**SELECTED EXTRACT**.
==*==

# Kitless Design



## cnirenberg (Mar 16, 2011)

I posted this as a way of showing an excersise in threading a kitless style pen.  The threads are 1/2x20 for the cap section and M10x1 for the nib and postable finial.  I have been playing around wit this for a while, but couldn't figure out how to attach to a PM so here it is.  It takes a G2 refill.  Chuck let me know if you have any questions.


----------



## IPD_Mr (Mar 16, 2011)

Nicely done Cris. Now all you need to do is write an article to go with it.  :biggrin:


----------



## turbowagon (Mar 16, 2011)

Cool!  Looks like great threading practice, too.  Any pics of the finished pen assembled and/or posted?


----------



## TomW (Mar 16, 2011)

I built a similar fountain pen out of clear rod.  How did you get the bore and the threads to clean up so well?  My clear rod is white wherever I machined it.  Said another way, how to polish inside bores and threads?

Tom


----------



## bluwolf (Mar 16, 2011)

Nice job Cris. Heaven forbid you should stop by and show it to me in person

Mike


----------



## cnirenberg (Mar 16, 2011)

Joe,
Here is another picture of the pen.  Tom, I used a bunch of lubricant (Pam) when drilling.  If you ever see it close up, the drill got too hot and really messed up the hole in a few spots.  The material is a plexi, and I really didn't polish it any.  You could no problem.  Mike, I am in for a collaboration of those who want to share ideas or tips that work.   I have just followed formats and how to's from other IAP members.


----------



## Dalecamino (Mar 16, 2011)

Thanks for posting Cris.


----------



## cnirenberg (Mar 17, 2011)

Mike,
I know, I know.  Give me a week or so, and I should be good for a saturday morning.  I'll bring the coffee and snacks too.  I still need to bring the cannon over for you to look at.
I sent you an email.





bluwolf said:


> Nice job Cris. Heaven forbid you should stop by and show it to me in person
> 
> Mike


----------



## Rangertrek (Mar 18, 2011)

Thanks for posting the pics.  I am at a loss for threading.  I guess I need to learn.
When do you start work on that basic tutorial?


----------



## cnirenberg (Mar 19, 2011)

Rangertrek said:


> Thanks for posting the pics.  I am at a loss for threading.  I guess I need to learn.
> When do you start work on that basic tutorial?



John,
I'll tell you the truth of the matter.  Look for georges tutorial (Texatdurango) 
on "Another way of making a Pen"  It spells it out very plainly.  The real kicker is figuring out the tolerances when you have an outer thread and an inner thread.  It really helps to draw things out.


----------



## simomatra (Mar 19, 2011)

Thanks for posting Chris looks as if its going well for you


----------

==*==

**RECORDED DATA**.
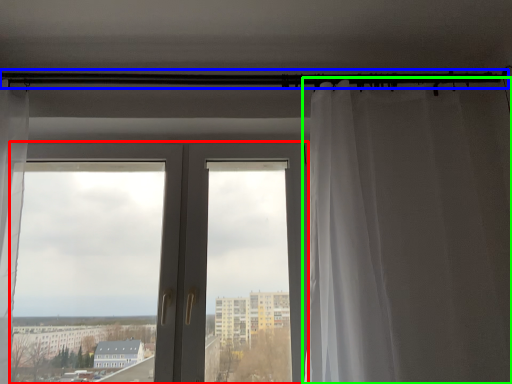
Question: Which object is positioned closest to door (highlighted by a red box)? Select from beam (highlighted by a blue box) and curtain (highlighted by a green box).

Choices:
 (A) beam
 (B) curtain

Answer: (B)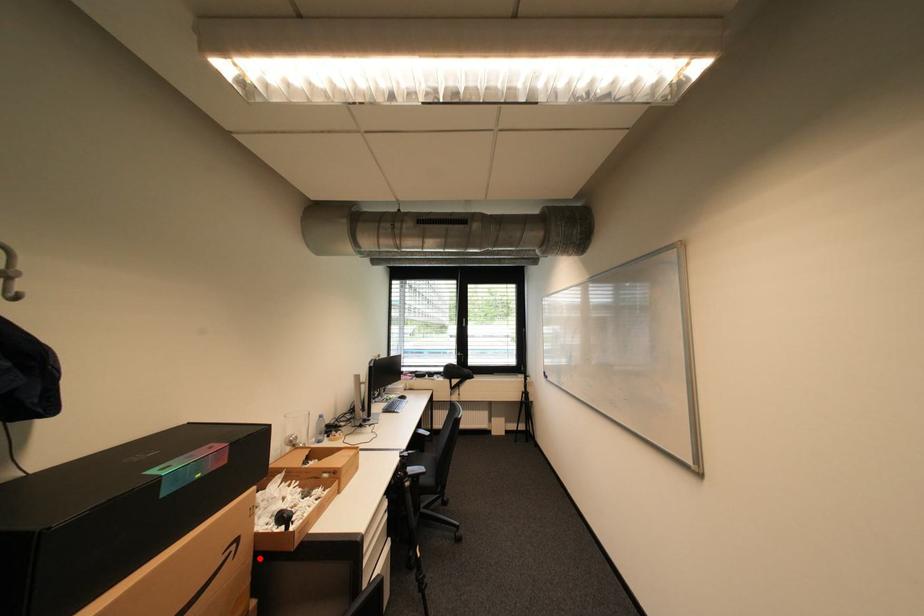
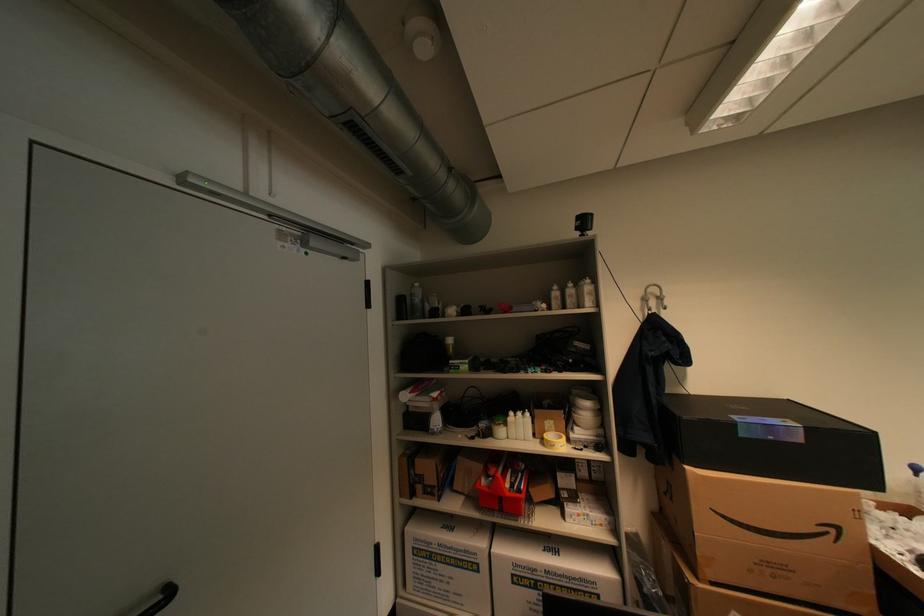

==*==

**WRITTEN TASK**.
Can you reproduce the kitless pen thread above word for word, everything from "I posted this" down to "have any questions."?

**RESPONSE BELOW**.
I posted this as a way of showing an excersise in threading a kitless style pen.  The threads are 1/2x20 for the cap section and M10x1 for the nib and postable finial.  I have been playing around wit this for a while, but couldn't figure out how to attach to a PM so here it is.  It takes a G2 refill.  Chuck let me know if you have any questions.